# Exercises
1: In the article on the Devers olive farm, write out the stretch from "The couple spent" through "Texas Olive Oil." again, changing "olive orchard" to "olive grove".
2: In the article on the Devers olive farm, how deep did the water get in some spots of the orchard when the hurricane hit?

By David Taylor
https://www.chron.com/neighborhood/dayton/news/article/Olive-farm-survives-Harvey-ravages-12267254.php

For nearly a year, Randy Brazil and his wife Monica and their partners were riding a wave of success.

The couple spent years quietly investing in their olive orchard in Devers and last year made their big splash with a marketing strategy and competition win that brought them almost instant notoriety with their company, Southeast Texas Olive Oil.

But that wave of joy soon became as much as five feet of water in the orchard in some spots, and a couple of feet or more in their pasture and home when the hurricane hit. They could only watch helpless as Hurricane Harvey washed away their dream.

“It just breaks our heart that we’ve had to put all of this on the backburner so that we can get our lives somewhat back to normal,” he said looking at the rows of trees and overgrown grass that reaches several feet high. It was not the beautifully manicured rows that had produced their success but this was reality – for now.

# Recorded information
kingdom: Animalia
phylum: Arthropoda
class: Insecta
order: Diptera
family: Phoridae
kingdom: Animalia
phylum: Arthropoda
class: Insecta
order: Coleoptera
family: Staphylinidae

...

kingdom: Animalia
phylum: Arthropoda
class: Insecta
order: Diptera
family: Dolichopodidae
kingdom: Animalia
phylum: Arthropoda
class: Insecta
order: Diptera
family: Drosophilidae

--

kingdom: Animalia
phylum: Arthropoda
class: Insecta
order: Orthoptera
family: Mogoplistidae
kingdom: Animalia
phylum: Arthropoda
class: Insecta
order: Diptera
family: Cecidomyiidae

# Task-by-task solutions
1:
The couple spent years quietly investing in their olive grove in Devers and last year made their big splash with a marketing strategy and competition win that brought them almost instant notoriety with their company, Southeast Texas Olive Oil.

2: As much as five feet.